Tanpa bicara Inayah berjalan menyusuri jalan sempit di ikuti Yusuf yang berjalan di sampingnya.

"Apa kamu tinggal bersama orang tuamu Inayah?" tanya Yusuf mengusir kesunyian.

"Aku tinggal sendiri di sini Ustadz, orang tuaku sudah lama meninggal. Sejak SMP aku tinggal dengan Bibi dan baru satu tahun yang lalu aku tinggal di kota ini." ucap Inayah dengan jujur.

Yusuf mendengar dengan seksama tanpa menyela atau memberi pendapat bahkan Yusuf tidak ada pertanyaan lagi sampai Inayah berhenti di rumah kecil yang sederhana.

"Kita sudah sampai Ustadz, terima kasih sudah mengantarku sampai ke rumah. Dan ini syal milik Ustadz terima kasih banyak." ucap Inayah sambil memberikan syal milik Yusuf.

"Simpan saja untukmu dan jangan lepaskan, Kamu terlihat anggun memakai kerudung syalku itu." ucap Yusuf dengan tersenyum seraya memakaikan syal itu di kepala Inayah.

Wajah Inayah bersemburat merah mendengar ucapan Yusuf dan sikap manis Yusuf padanya.

"Sekarang masuklah dan istirahat. Assalamualaikum." ucap Yusuf dengan tenang menunggu Inayah masuk ke dalam rumah.

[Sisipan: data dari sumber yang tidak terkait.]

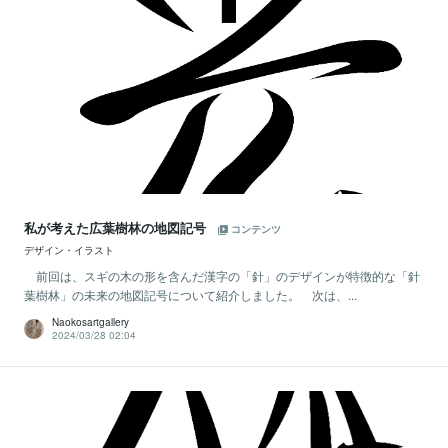
私が考えた広葉樹林の地図記号
コンテンツ
デザイン・イラスト
前回は、スギの木の形を含んだ漢字の「針」のデザインが特徴的な「針
葉樹林」の未来の地図記号について紹介しました。 次は、...
Naokosartgallery
2024/03/28 02:04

"Waalaikumsallam, Ustadz." ucap Inayah dengan berat hati masuk ke dalam rumah. Hatinya begitu sedih karena harus berpisah dengan Yusuf. Apalagi tidak ada kata-kata lagi dari Yusuf tentang apa yang telah di ucapkannya saat di penginapan.

"Apakah yang di ucapkan Ustadz Yusuf hanya untuk membantuku saja? dengan menyebut diriku sebagai calon istrinya, tentu saja diriku terhindar dari masalah karena aku tidak punya kartu identitas apapun." ucap Inayah bersandar di balik pintu dengan kedua matanya terpejam.